Aim –
Turn the stretch below, from the line containing "Rendered at 1654 by 931 pixels." through the line containing "picture [300, 10, 1399, 915]", into a Markdown table with the columns Row and Line text, one numbered row per line, skipping any blank lines.

Record list –
..........
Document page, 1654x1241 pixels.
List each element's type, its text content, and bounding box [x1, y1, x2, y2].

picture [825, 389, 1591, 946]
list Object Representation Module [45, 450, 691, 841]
..........
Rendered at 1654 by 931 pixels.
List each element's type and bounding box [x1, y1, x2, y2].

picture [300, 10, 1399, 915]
..........
Output of the task –
| Row | Line text |
|---|---|
| 1 | Rendered at 1654 by 931 pixels. |
| 2 | List each element's type and bounding box [x1, y1, x2, y2]. |
| 3 | picture [300, 10, 1399, 915] |